May a dose of healthy realism with a dash a pragmatism is the best course for navigation the ups and downs of life.
Still, I’ve decided to find out for myself. For the month of August I’m working with an affirmation. I say it each morning and throughout the day. I’ve written the words on three notecards. One is taped to the bathroom mirror. Another is taped to a kitchen cabinet. The third leans against my desk lamp next to my computer. It has all the hallmarks of a reasonable reminder. It is written in the present tense (“I am” not “I will be”…even if what I am doesn’t feel true) and it is undoubtedly positive:

I love myself. Today. Just as I am.

Later this week I’ll take a page from Stanford’s research and journal about what brings heart and meaning to my life. What makes me feel whole.

Anyone want to take this ride with me?

Progress Report #1: Re-Grouping After My Get Up and Go Got Up and Went

IMG_3464I knew a fresh chapter was about to begin when I set my sights on the local stationery store. When life is about to take a turn, I buy notebooks. It’s a compulsion. And last Tuesday it was a compulsion I couldn’t resist. Twenty minutes after walking through the doors of Village Stationers I walked out with an empty wallet but a full heart.

I wish I could explain my obsession with new notebooks. Perhaps opening the cover to a fresh and unmarked white page reminds me that stories can change and that while life is unpredictable we can choose how we move through it’s bumps and detours.

That’s supposed to make us feel better, right? Knowing that we can choose how we navigate the course of life. Except sometimes life is heavy and the weight of it pulls us under the surface. Our spirits are stuck in the muck and trying to move forward is as difficult as swimming though quicksand.

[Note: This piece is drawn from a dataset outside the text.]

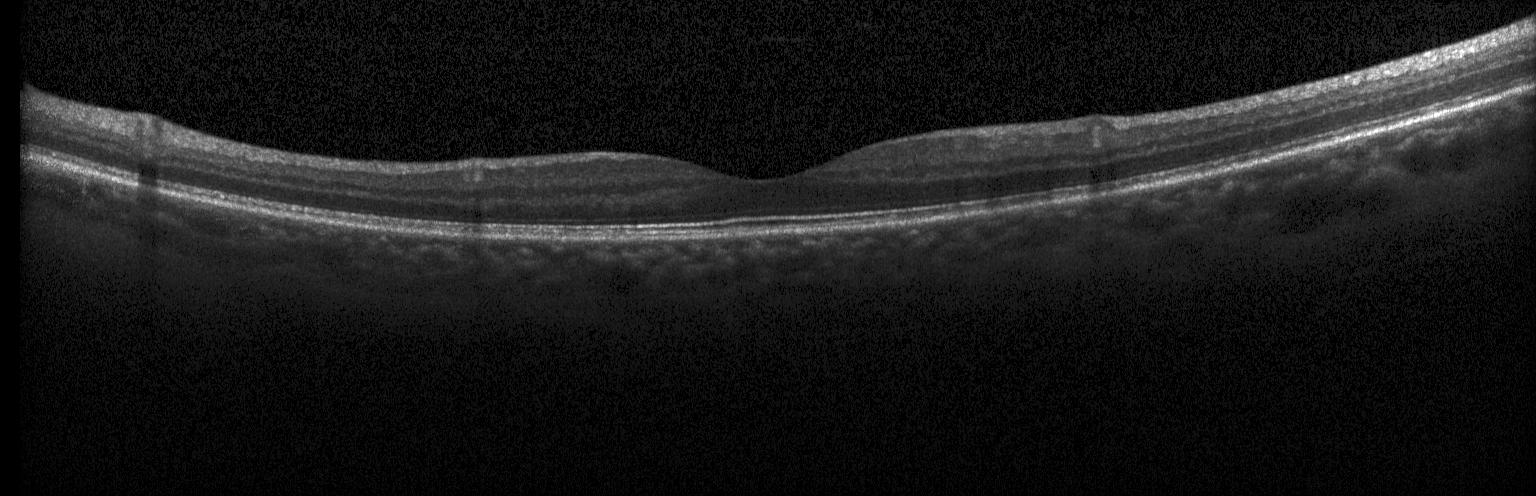

Optical coherence tomography B-scan. Assessment: no choroidal neovascularization, no diabetic macular edema, and no drusen.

July was a bit like that for me. I was stuck. I lacked gumption. I ate more than I should and exercised less than I could. And even though I made a commitment with friends to revisit the ‘detox’ that my NCLP and I easily completed a few months ago – the detox that was the springboard for this blog – I didn’t make it past the fourth day.

I’d be fibbing if I didn’t say that I wasn’t disappointed. But we all become stuck from time to time. A little backslide on the road to health doesn’t mean it’s the end of the journey. What it does mean is that it’s time to regroup.

Hence the notebooks.

I remember when I joined Weight Watchers. It was 2004 and I had about eighty pounds to lose. I didn’t tell my friends. I went to the meetings on my own. I did the work. I was accountable only to myself. I don’t know if it was a fear of failure or the fear that sharing my news would somehow dilute my intention but I kept my secret until it was obvious my body was changing.

But now we share everything with everyone. And I’m contemplating how it would feel to reveal exactly what my intentions are and how big I’m dreaming. Am I at the point where I want to tell the truth of who I am? My hopes? My disappointments? If you knew the dreams I dream would it help them come true?

Maybe.

But for now I’m going to open my brand new notebook and take some time to figure out what those dreams are and then I’m going to hold them close to my heart for a bit.